What the task requires —
Please write out the line containing "Personalized Jewelry Box for Anniversary" and each line after it through the end of the data, exactly, and nothing else.

Information supplied —

*** Begin section ***

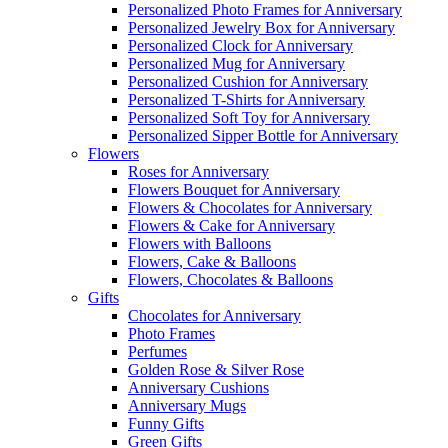
Personalized Photo Frames for Anniversary
Personalized Jewelry Box for Anniversary
Personalized Clock for Anniversary
Personalized Mug for Anniversary
Personalized Cushion for Anniversary
Personalized T-Shirts for Anniversary
Personalized Soft Toy for Anniversary
Personalized Sipper Bottle for Anniversary
Flowers
Roses for Anniversary
Flowers Bouquet for Anniversary
Flowers & Chocolates for Anniversary
Flowers & Cake for Anniversary
Flowers with Balloons
Flowers, Cake & Balloons
Flowers, Chocolates & Balloons
Gifts
Chocolates for Anniversary
Photo Frames
Perfumes
Golden Rose & Silver Rose
Anniversary Cushions
Anniversary Mugs
Funny Gifts
Green Gifts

*** End section ***

Expected answer —
Personalized Jewelry Box for Anniversary
Personalized Clock for Anniversary
Personalized Mug for Anniversary
Personalized Cushion for Anniversary
Personalized T-Shirts for Anniversary
Personalized Soft Toy for Anniversary
Personalized Sipper Bottle for Anniversary
Flowers
Roses for Anniversary
Flowers Bouquet for Anniversary
Flowers & Chocolates for Anniversary
Flowers & Cake for Anniversary
Flowers with Balloons
Flowers, Cake & Balloons
Flowers, Chocolates & Balloons
Gifts
Chocolates for Anniversary
Photo Frames
Perfumes
Golden Rose & Silver Rose
Anniversary Cushions
Anniversary Mugs
Funny Gifts
Green Gifts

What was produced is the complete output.